Records:
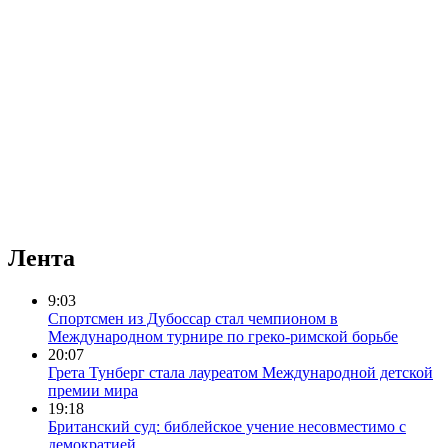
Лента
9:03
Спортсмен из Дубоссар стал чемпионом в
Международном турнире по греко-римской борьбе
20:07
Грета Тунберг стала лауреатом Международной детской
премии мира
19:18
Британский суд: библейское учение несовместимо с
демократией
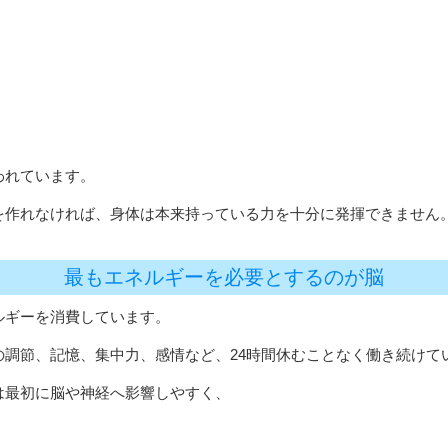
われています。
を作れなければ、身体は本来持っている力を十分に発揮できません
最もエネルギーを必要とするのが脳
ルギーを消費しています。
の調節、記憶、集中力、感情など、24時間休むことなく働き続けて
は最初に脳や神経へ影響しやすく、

--

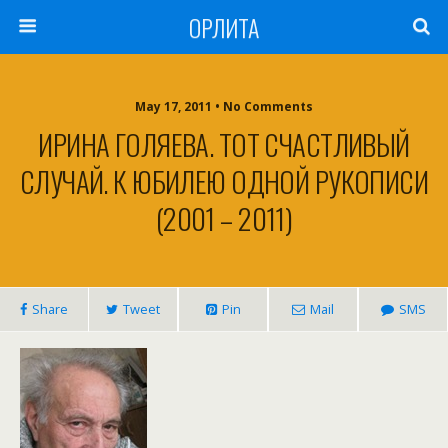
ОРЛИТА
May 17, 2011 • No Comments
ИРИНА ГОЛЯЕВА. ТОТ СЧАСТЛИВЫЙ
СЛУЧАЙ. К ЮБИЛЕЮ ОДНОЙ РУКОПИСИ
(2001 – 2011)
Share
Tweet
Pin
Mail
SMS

---

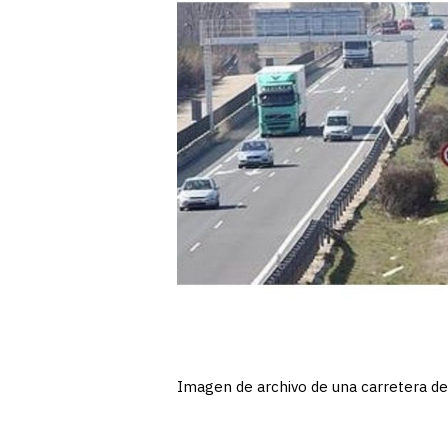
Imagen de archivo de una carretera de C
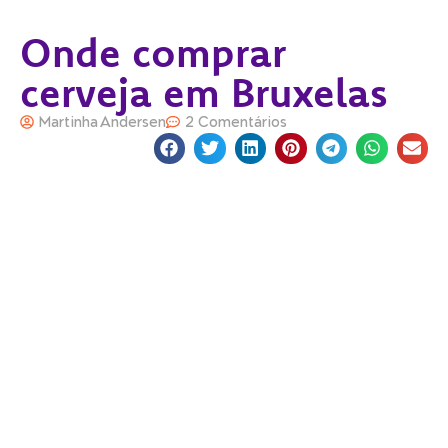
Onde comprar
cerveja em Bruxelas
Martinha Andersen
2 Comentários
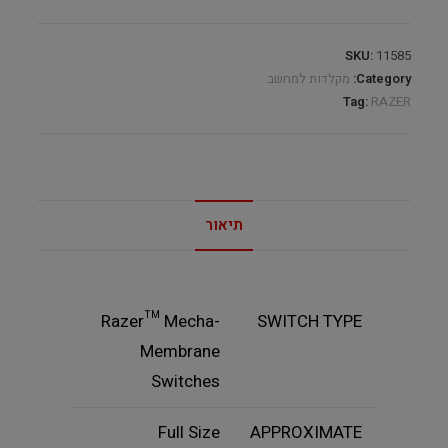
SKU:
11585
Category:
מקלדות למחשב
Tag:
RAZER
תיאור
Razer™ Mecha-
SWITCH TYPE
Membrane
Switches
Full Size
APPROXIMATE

Assigned task:
Can you transcribe the records, beginning at the line that has "Imagen de archivo de una carretera de C" and stopping after the line that has "APPROXIMATE"? Leave the pictures out.

Answer to this task:
Imagen de archivo de una carretera de C
Onde comprar
cerveja em Bruxelas
Martinha Andersen
2 Comentários
SKU:
11585
Category:
מקלדות למחשב
Tag:
RAZER
תיאור
Razer™ Mecha-
SWITCH TYPE
Membrane
Switches
Full Size
APPROXIMATE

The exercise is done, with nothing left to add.